• [Work task]: Return all lines below containing the word "left".

• [Supplied material]:
-- Opening Marker --
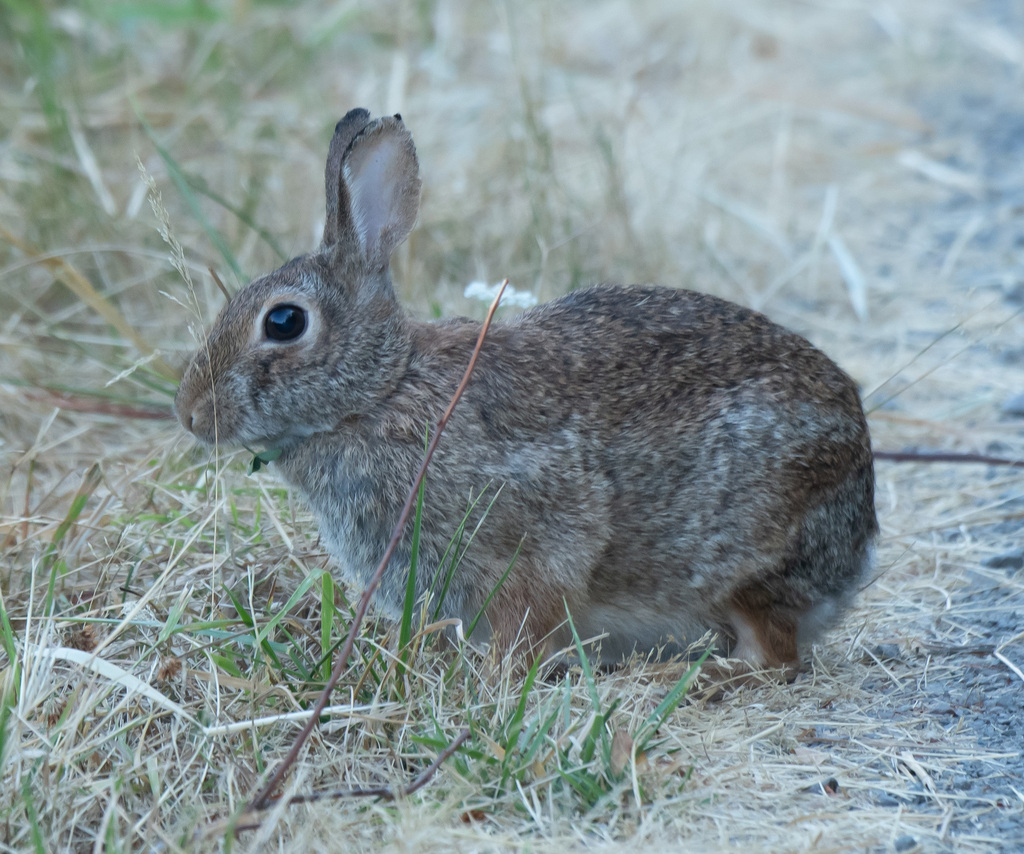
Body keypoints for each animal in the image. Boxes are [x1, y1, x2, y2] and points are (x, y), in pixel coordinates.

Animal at [175, 108, 878, 673]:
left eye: (284, 323)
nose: (190, 414)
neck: (382, 391)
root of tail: (859, 536)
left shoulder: (525, 549)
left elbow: (525, 624)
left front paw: (491, 682)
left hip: (744, 558)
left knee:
-- Closing Marker --
• [Exercise response]:
left eye: (284, 323)
left shoulder: (525, 549)
left elbow: (525, 624)
left front paw: (491, 682)
left hip: (744, 558)
left knee:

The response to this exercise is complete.